Read the lines of the data below and retrieve those with "primitives".

Task input:
◇ ◇ ◇ ◇ ◇ ◇ ◇
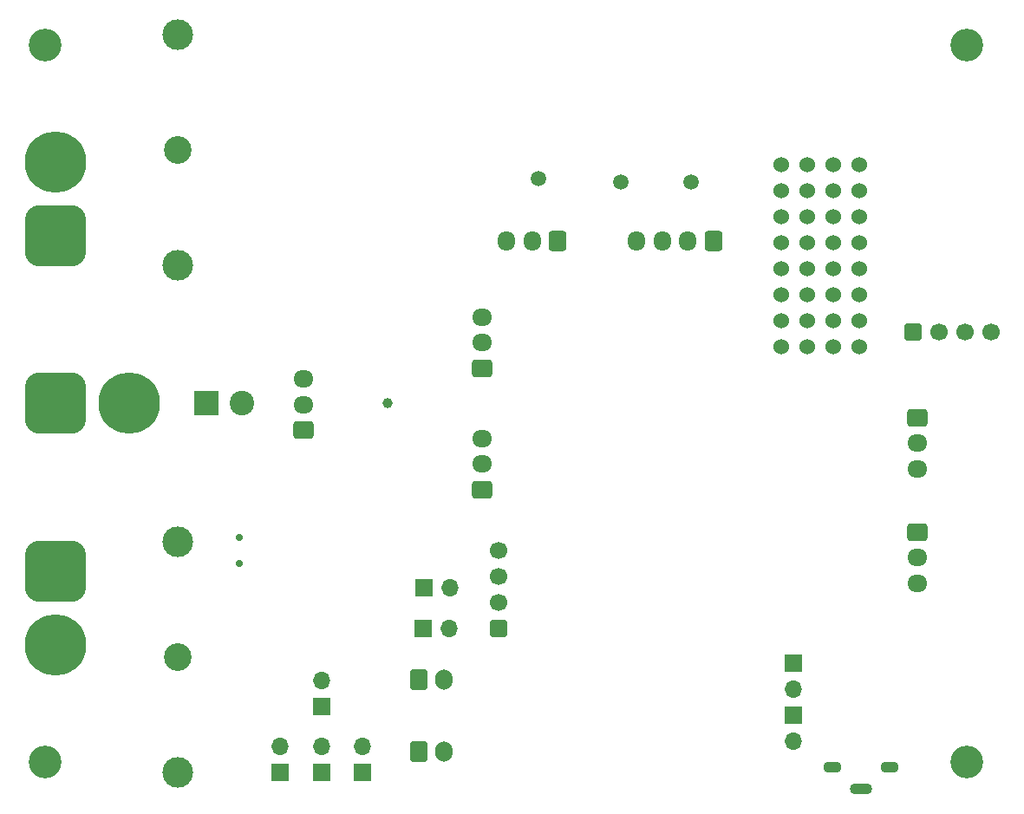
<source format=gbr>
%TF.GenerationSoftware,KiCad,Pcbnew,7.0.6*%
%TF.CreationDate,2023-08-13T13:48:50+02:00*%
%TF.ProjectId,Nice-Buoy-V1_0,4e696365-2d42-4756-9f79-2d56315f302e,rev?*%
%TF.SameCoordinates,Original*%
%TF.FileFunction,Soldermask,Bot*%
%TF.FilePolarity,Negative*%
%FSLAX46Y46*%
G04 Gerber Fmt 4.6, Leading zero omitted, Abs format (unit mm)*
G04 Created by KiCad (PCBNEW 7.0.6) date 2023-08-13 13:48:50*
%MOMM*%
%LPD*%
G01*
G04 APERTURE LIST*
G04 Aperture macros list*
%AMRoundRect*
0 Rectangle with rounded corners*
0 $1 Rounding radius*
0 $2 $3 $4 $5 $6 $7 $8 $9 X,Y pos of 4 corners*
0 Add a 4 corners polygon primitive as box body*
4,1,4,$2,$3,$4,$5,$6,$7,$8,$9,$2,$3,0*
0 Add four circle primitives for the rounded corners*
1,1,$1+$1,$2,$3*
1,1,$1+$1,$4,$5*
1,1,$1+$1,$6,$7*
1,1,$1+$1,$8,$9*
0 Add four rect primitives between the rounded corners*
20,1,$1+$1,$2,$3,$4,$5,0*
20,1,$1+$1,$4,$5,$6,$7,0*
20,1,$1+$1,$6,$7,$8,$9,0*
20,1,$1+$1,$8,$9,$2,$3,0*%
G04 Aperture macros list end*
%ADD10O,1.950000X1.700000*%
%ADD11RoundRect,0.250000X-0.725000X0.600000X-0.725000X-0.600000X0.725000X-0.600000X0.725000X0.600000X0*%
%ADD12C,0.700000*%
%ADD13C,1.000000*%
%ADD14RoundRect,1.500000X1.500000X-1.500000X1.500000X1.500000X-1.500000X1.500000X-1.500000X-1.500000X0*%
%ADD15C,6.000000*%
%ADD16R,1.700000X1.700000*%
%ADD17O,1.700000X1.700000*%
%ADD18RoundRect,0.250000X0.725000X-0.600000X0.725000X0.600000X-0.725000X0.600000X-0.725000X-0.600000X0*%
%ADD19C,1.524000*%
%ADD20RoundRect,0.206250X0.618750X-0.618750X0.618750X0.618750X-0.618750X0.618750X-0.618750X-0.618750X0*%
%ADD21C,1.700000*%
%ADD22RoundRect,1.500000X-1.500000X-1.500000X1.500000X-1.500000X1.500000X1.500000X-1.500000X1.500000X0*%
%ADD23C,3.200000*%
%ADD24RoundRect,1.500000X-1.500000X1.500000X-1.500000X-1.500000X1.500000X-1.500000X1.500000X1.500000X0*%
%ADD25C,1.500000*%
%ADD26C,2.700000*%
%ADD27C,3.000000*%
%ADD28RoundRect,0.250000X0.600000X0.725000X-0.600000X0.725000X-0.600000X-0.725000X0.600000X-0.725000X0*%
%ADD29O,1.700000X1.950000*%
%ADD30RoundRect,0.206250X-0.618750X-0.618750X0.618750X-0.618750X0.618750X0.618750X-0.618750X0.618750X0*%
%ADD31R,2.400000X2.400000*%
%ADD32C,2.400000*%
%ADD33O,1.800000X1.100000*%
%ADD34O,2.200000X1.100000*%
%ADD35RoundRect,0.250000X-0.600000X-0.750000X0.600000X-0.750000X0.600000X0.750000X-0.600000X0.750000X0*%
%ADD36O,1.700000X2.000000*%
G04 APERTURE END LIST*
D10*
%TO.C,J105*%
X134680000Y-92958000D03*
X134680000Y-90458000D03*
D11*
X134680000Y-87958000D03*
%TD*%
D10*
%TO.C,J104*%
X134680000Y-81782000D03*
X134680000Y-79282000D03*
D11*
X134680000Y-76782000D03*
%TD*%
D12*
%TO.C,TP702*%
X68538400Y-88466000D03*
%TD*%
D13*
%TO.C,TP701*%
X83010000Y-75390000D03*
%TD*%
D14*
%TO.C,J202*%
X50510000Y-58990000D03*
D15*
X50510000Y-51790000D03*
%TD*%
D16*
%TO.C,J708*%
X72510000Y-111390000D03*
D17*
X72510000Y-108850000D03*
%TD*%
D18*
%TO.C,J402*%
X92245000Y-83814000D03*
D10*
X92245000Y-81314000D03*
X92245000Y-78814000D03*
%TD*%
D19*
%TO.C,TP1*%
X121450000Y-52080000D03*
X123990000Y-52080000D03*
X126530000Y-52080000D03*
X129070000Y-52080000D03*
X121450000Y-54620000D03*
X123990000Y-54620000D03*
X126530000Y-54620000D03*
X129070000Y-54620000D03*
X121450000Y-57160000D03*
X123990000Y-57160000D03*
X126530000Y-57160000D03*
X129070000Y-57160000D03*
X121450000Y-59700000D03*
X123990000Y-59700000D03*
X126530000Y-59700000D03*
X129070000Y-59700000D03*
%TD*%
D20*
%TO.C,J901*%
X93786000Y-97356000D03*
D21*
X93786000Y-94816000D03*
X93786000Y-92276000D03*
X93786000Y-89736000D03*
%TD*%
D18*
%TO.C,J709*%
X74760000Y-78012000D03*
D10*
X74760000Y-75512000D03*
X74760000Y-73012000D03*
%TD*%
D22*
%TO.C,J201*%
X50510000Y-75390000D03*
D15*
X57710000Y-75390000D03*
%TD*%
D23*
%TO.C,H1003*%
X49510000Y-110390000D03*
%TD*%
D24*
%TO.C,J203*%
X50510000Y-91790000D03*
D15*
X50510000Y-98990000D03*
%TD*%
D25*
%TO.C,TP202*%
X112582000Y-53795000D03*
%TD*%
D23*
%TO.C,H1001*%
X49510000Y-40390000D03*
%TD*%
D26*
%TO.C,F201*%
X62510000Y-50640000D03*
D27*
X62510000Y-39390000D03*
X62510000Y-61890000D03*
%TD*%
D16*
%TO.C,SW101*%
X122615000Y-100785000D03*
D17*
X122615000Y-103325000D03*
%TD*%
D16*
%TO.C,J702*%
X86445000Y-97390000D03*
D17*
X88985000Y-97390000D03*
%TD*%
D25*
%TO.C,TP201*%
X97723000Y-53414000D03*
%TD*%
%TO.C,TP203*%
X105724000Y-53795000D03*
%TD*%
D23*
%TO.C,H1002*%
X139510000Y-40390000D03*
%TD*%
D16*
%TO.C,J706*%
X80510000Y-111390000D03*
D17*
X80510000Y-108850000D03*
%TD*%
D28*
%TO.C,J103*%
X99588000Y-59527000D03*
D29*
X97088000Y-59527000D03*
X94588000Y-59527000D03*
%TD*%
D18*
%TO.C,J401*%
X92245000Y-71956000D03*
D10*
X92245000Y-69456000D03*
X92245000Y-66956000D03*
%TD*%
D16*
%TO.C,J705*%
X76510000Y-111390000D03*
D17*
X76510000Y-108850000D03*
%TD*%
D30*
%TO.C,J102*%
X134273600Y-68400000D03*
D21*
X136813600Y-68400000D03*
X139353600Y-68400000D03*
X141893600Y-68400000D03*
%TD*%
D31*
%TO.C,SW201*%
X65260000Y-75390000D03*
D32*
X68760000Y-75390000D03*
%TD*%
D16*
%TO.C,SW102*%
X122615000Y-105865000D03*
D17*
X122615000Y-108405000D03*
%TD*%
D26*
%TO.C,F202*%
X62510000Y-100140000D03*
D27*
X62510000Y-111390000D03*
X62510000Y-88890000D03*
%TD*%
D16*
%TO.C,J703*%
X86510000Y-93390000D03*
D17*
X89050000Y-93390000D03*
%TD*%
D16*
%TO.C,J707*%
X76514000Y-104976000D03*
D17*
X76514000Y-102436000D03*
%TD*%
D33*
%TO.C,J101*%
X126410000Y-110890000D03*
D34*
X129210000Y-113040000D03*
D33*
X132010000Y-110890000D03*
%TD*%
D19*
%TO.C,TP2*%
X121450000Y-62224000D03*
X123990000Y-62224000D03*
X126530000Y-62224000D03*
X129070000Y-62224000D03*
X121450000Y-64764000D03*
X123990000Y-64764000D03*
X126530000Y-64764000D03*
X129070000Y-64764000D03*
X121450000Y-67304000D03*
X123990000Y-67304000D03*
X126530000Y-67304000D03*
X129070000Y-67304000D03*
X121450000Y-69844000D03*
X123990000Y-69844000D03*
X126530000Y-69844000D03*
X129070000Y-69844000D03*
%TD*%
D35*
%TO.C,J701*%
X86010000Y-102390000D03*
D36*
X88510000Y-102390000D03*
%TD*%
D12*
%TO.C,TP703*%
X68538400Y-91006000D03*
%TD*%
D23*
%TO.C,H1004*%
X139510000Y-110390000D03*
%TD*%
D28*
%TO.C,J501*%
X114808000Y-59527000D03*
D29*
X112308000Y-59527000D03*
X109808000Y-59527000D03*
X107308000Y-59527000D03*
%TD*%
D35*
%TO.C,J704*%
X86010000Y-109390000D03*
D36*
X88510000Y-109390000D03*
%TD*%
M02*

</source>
◇ ◇ ◇ ◇ ◇ ◇ ◇
Your solution:
0 Add four circle primitives for the rounded corners*
0 Add four rect primitives between the rounded corners*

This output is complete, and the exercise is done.